Print the portion of the global residue theorem excerpt from "Question: Is there" to "open covering $U_0$?", character for character.

Start of Source excerpt

Theorem 2. (Global residue theorem). Let $\omega$ denote a meromorphic $n$-form defined on a compact manifold $M$. Given an open covering $\{U_i\}$, let $\omega$ take the local form
$$ \omega=\frac{h(z)dz_1 ∧ · · · ∧ dz_n}{f_1(z)· · · f_n(z)} $$ where $f(z) = (f_1(z), . . . , f_n(z)):\mathbb{C}^n \rightarrow \mathbb{C}^n$ and $h(z): \mathbb{C}^n \rightarrow C$ are holomorphic functions. Let $D_j= \{z ∈ M : f_j (z) = 0\}$ with $j = 1, . . . , n$ denote the divisors of $\omega$, and assume that $V = D_1 ∩· · ·∩ D_n$ is a finite set. Then $$ \sum_{p∈V} Res_p\omega = 0$$ where each $Res_p\omega$ is evaluated locally on a patch $U_i$ which contains $p$.

Strictly speaking, if we have a form which is defined on $\mathbb{C}^n$, the theorem does not apply. This is why in (1) is suggested to compactify $\mathbb{C}^n$ into $\mathbb{CP}^n$ and then apply the theorem. This is done through the change of coordinate $$ z_1 = \frac{w_1}{w_0}\,,\,. . . \,,\,z_n = \frac{w_n}{w_0} $$ and the open covering $\{U_k\}$ is defined as

$$ U_k = \{(w_0,w_1,...w_n): w_k=1\}\,, \text{for } k=0,1,...n $$

The form $\omega$ on the patch $U_k$ then takes the expression (see Eq. 92 in (1))

$$ \omega|_{U_k} = \frac{(-1)^k\, h(w/w_0)\, dw_0\,\wedge\,...\wedge dw_n}{w_0^{n+1}f_1(w/w_0)...f_n(w/w_0)} $$

Question: Is there a sufficient condition on the polynomials $h(z),f_i(z)$ such that the zeros of $f(z) = (f_1(z),...,f_n(z))$ are all the points contained in the set $V$ in the open covering $U_0$?

End of Source excerpt
Start of Records provided

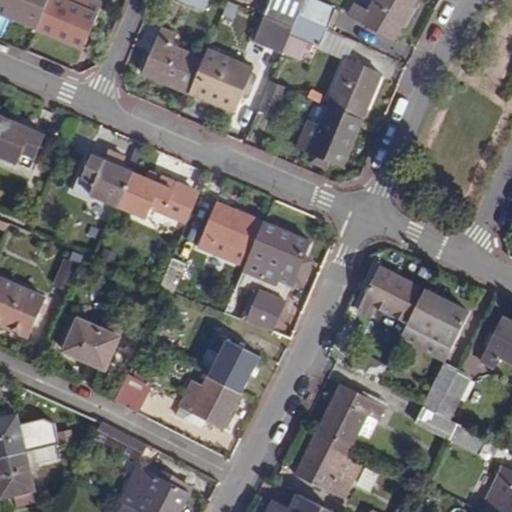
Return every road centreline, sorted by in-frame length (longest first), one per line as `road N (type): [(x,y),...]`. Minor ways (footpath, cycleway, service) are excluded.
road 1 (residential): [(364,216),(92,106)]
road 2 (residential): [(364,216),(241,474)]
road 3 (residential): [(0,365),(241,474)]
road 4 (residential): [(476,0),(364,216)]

End of Records provided
Start of Records provided

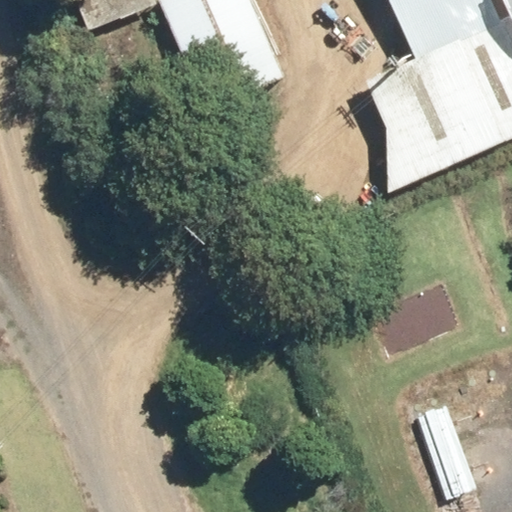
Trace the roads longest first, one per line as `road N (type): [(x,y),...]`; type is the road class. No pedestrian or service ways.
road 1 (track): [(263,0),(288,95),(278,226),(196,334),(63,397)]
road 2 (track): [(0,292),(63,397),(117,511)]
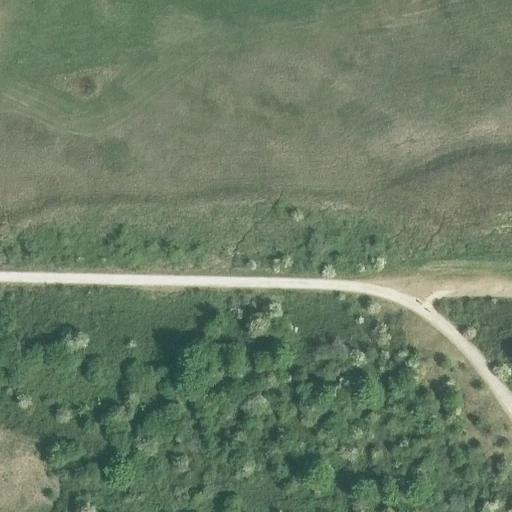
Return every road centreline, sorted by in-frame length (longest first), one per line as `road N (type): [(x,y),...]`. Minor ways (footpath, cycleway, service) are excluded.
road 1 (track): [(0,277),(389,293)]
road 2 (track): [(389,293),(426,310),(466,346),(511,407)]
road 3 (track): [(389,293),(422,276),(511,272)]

End of Records provided

**Task response:**
Question: Is there a sufficient condition on the polynomials $h(z),f_i(z)$ such that the zeros of $f(z) = (f_1(z),...,f_n(z))$ are all the points contained in the set $V$ in the open covering $U_0$?